At a campaign rally in Texas in January, Trump called for massive protests if James and three other Black prosecutors investigating him “do anything illegal.” He said: "These prosecutors are vicious, horrible people. They're racists and they're very sick — they're mentally sick."
But Trump’s tirades have not swayed the courts.
He was held in contempt of court in April and fined $10,000 a day for refusing to turn over financial documents James requested in her investigation. The contempt order was lifted after he agreed to turn over the documents — but James said in her suit Wednesday that documents covered by the subpoena which he never turned over were found at his Mar-a-Lago estate.
Trump lost another court skirmish when he was ordered to appear for questioning under oath in James’ investigation, losing an attempt to block the deposition. He sat for the deposition at the AG’s office last month, but took the Fifth Amendment and declined to answer every question.
“When your family, your company, and all the people in your orbit have become the targets of an unfounded, politically motivated Witch Hunt supported by lawyers, prosecutors, and the Fake News Media, you have no choice,” Trump said last month.
Later Wednesday, she sent out a fundraising email to campaign supporters: "These men think they can rattle me and scare me off my path, but the truth is, they have only reaffirmed why I went into this work in the first place."

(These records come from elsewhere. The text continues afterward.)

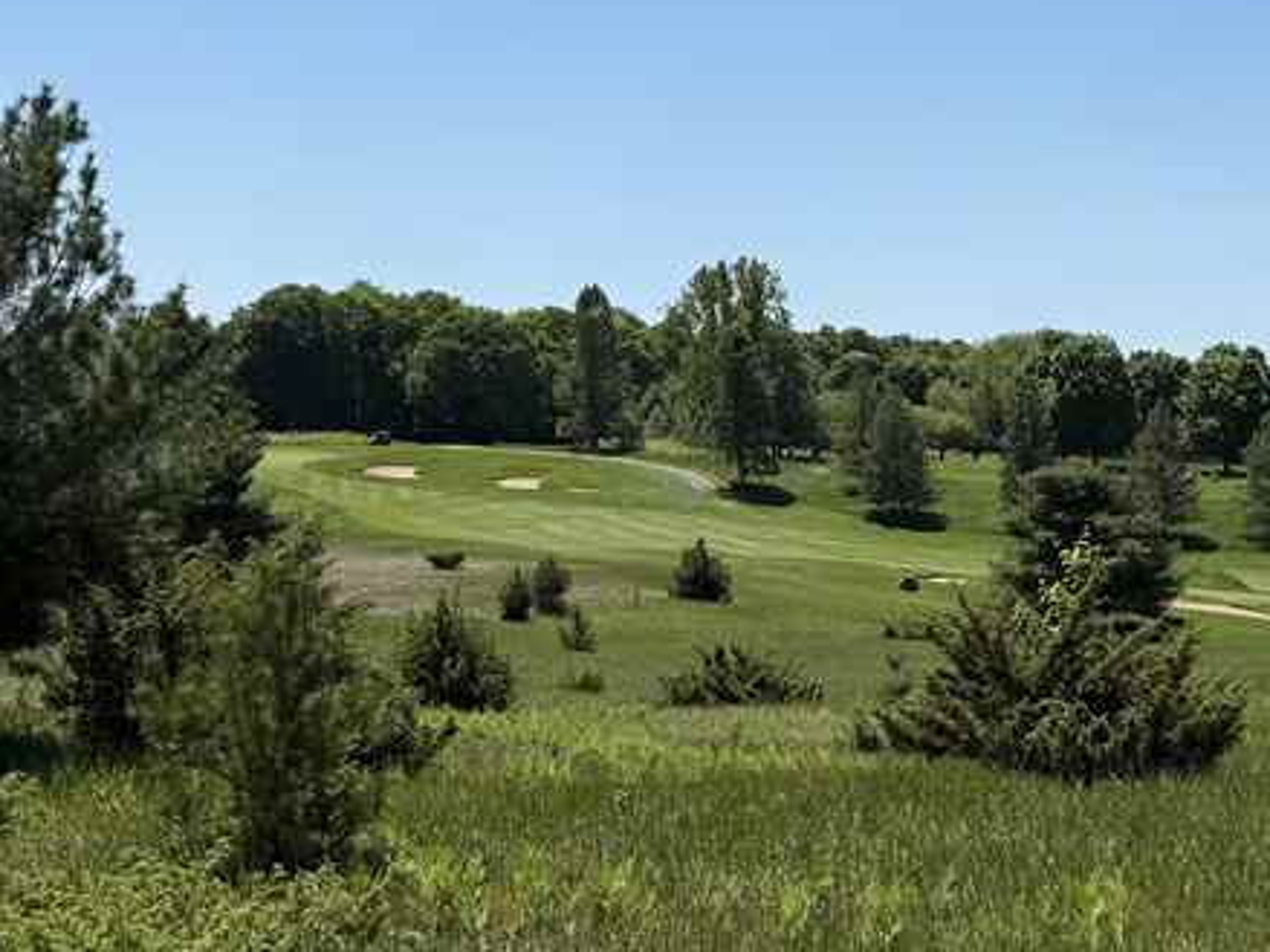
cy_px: 282
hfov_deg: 27.0
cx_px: 1108
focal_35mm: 70
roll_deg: -0.1
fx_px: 2567
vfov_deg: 20.9
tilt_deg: +1.6
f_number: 1.78
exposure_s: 1/6173
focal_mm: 6.76
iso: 80
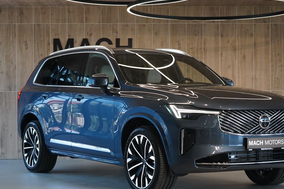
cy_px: 113
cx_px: 163
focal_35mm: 83
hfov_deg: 24.5
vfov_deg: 16.4
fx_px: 655
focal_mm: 67
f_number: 5.6
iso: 3200
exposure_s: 1/160
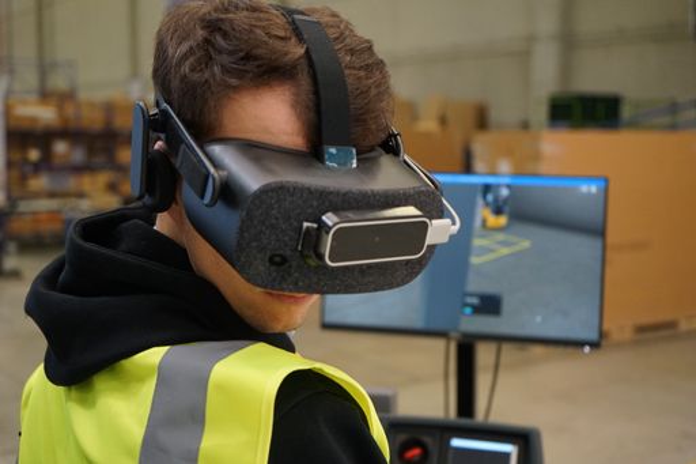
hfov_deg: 39.6
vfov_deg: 27.0
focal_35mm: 50
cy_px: 232
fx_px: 966
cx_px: 348
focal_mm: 50
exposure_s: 1/160
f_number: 4.5
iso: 3200
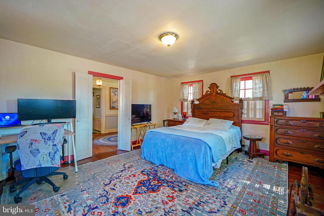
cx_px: 162
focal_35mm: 15
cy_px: 108
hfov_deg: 100.4
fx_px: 135
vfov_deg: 77.3
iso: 250
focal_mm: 10
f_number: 2.8
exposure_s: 1/30
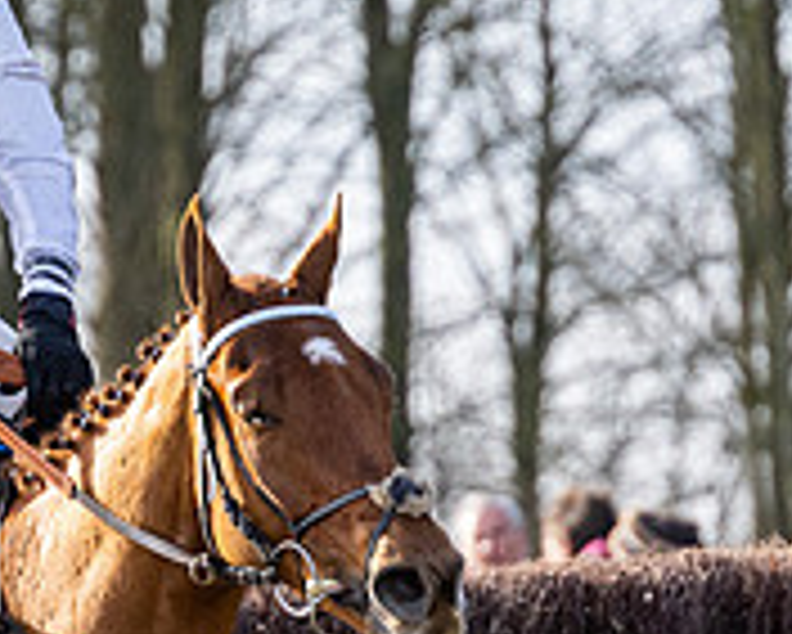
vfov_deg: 2.3
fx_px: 15620
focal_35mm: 666
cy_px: 692
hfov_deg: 2.9
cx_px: 325
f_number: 4
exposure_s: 1/1600
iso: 800
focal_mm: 150
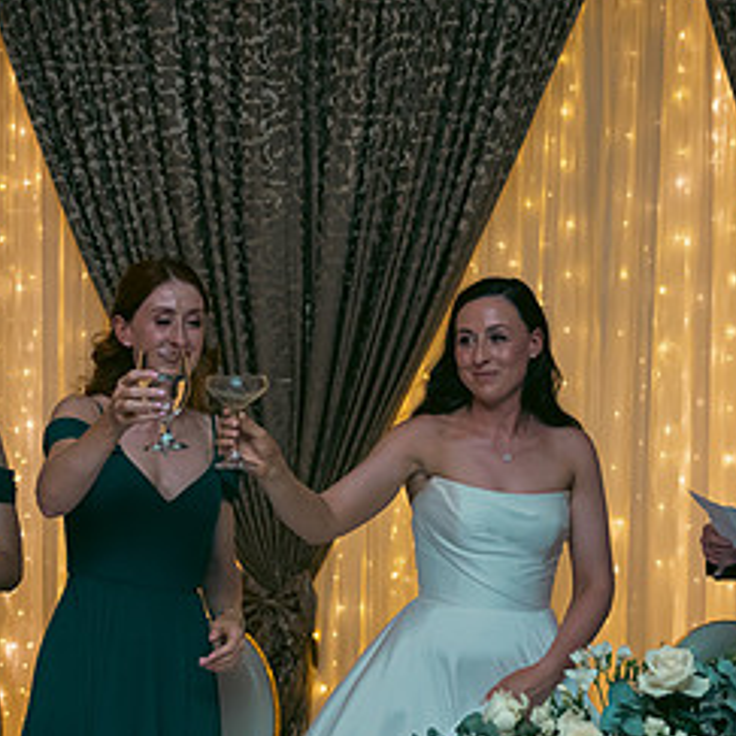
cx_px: 497
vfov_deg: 23.7
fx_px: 1756
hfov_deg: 23.6
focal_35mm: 73
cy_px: 395
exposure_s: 1/160
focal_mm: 36
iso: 800
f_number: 3.5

James hopes to have the last word in the longstanding war if she triumphs in her case, which seeks to bar him and his family from being officers of any business in New York and ban them from participating in real estate transactions or getting loans in the state.
“The complaint demonstrates that Donald Trump falsely inflated his net worth by billions of dollars to unjustly enrich himself and to cheat the system, thereby cheating all of us,” she told reporters.
“Claiming you have money you do not have does not amount to the art of the deal. It’s the art of the steal,” she said. “No one, no one is above the law.”